Inwestowanie zawsze wiąże się z ryzykiem. Jest to frazes, ale chociaż banalny to bardzo prawdziwy, a często zapomina się o ocenie tej części inwestycji. Zwykle im wyższą stopę zwrotu można osiągnąć, tym większe jest ryzyko. W przypadku inwestycji giełdowych ta zależność występuje niemal zawsze. Niewiele inaczej jest przy projektach farm fotowoltaicznych. Tu poziom ryzyka można zważyć poziomem zaawansowania inwestycji – im jest on większy, tym ryzyko jest mniejsze, aż po kupno gotowej farmy. Natomiast ta ostatnia faza wymaga już największej ilości zaangażowanych środków, co też ma przełożenie na niższą stopę zwrotu i wyższy okres zwrotu inwestycji. Fazy wcześniejsze charakteryzują się większą ilością ryzyk prawnych czy technicznych, ale są tańsze w realizacji. Inwestor musi ocenić, jaki poziom ryzyka jest dla niego akceptowalny. Niżej przedstawiono najbardziej znaczące ryzyka dla projektów farm PV w zależności od stopnia ich zaawansowania.

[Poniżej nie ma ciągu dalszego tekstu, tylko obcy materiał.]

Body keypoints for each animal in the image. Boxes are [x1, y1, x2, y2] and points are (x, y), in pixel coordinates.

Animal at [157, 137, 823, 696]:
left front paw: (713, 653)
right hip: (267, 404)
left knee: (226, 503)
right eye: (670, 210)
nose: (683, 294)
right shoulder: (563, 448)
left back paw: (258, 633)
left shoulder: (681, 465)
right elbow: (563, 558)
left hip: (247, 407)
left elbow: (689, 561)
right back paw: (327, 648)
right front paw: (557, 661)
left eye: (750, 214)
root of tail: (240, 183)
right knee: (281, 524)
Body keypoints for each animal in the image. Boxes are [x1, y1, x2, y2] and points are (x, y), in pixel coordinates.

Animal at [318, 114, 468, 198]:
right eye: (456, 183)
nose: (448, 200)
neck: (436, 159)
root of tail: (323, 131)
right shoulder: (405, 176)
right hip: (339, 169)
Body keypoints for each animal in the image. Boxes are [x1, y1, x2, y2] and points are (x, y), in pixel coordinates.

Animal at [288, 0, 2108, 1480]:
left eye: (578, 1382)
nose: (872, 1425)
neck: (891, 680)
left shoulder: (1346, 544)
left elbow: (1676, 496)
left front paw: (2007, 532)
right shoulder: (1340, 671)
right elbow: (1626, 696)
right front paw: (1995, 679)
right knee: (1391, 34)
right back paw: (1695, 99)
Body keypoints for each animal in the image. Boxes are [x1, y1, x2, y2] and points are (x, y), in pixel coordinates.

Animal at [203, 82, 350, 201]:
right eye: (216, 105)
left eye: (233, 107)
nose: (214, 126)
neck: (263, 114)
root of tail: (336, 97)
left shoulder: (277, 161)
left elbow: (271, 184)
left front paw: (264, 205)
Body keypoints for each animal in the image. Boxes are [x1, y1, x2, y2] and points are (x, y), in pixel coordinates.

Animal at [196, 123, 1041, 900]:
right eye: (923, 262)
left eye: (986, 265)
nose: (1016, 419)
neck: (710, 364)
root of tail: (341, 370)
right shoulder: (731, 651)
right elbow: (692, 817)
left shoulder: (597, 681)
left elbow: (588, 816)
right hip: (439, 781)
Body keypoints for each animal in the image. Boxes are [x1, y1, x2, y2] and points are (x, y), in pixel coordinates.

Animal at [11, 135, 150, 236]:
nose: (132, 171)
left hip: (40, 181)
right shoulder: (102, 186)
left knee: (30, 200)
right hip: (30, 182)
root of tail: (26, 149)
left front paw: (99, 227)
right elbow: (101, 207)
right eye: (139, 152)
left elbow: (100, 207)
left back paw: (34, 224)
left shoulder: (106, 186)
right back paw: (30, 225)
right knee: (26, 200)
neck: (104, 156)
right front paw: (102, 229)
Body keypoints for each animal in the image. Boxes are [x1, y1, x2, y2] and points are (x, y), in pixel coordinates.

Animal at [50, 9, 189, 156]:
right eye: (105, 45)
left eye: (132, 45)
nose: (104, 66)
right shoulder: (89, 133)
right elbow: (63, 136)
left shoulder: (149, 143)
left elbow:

1. Inwestycja green field czyli od podstaw do fazy RTB

Jest to inwestycja od samego początku, czyli od znalezienia gruntu po uzyskanie odpowiednich pozwoleń. Najpoważniejsze ryzyka, które się wiążą z tego typu inwestycją to:

  • Nieoptymalny wybór gruntu

Może okazać się, że wybrany i dzierżawiony grunt pod budowę farmy posiada wady obniżające rentowność farmy PV. Może to być np. zacienie albo słabe nasłonecznienie. Do tego dochodzą jeszcze kwestie formalne, których niespełnienie może zablokować inwestycję. Do takich składników należą: spełnianie warunku gruntów odpowiedniej klasy (gleba orna słabej jakości), brak MPZP lub odpowiedni zapis w MPZP, stacja transformatorowa i słup średniego napięcia w obrębie działki, nie być terenem objętym ochroną przyrody oraz nie znajdować się na terenie zalewowym.

Należy też liczyć się z uciążliwym sąsiedztwem – brak akceptacji sąsiadów dla budowy farmy fotowoltaicznej i próby zablokowania jej budowy.

Wybór gruntu można poprzedzić odpowiednim rozpoznaniem terenu, a posiłkując się doradcą z odpowiednią wiedzą zweryfikować warunki formalne nieruchomości. Kwestie uciążliwego sąsiedztwa dotyczą bardziej wiatraków niż fotowoltaiki, gdyż wiatraki niosą ze sobą pewien stopień dyskomfortu (hałas, widowiskowe i potencjalnie niebezpieczne awarie, niszczenie krajobrazu). Wraz z rozwojem popularności fotowoltaiki powinna rosnąć też akceptacja w społeczeństwie (dziś już nawet na wsiach wiele gospodarstw ma panele fotowoltaiczne na dachach – znajomość tematu zwiększa poziom wiedzy i akceptacji).

  • Problemy formalne z tytułem prawnym do gruntu

Najpopularniejsza forma to dzierżawa, ale musi ona zawierać odpowiednie warunki, m.in. być długoterminowa i odpowiednie zabezpieczenie przed wypowiedzeniem ze strony właściciela; do tego przydatne jest  prawo dzierżawcy do dysponowania gruntem na cele budowlane oraz prawo przeniesienia praw z umowy na podmiot trzeci (przyszłego ewentualnego inwestora).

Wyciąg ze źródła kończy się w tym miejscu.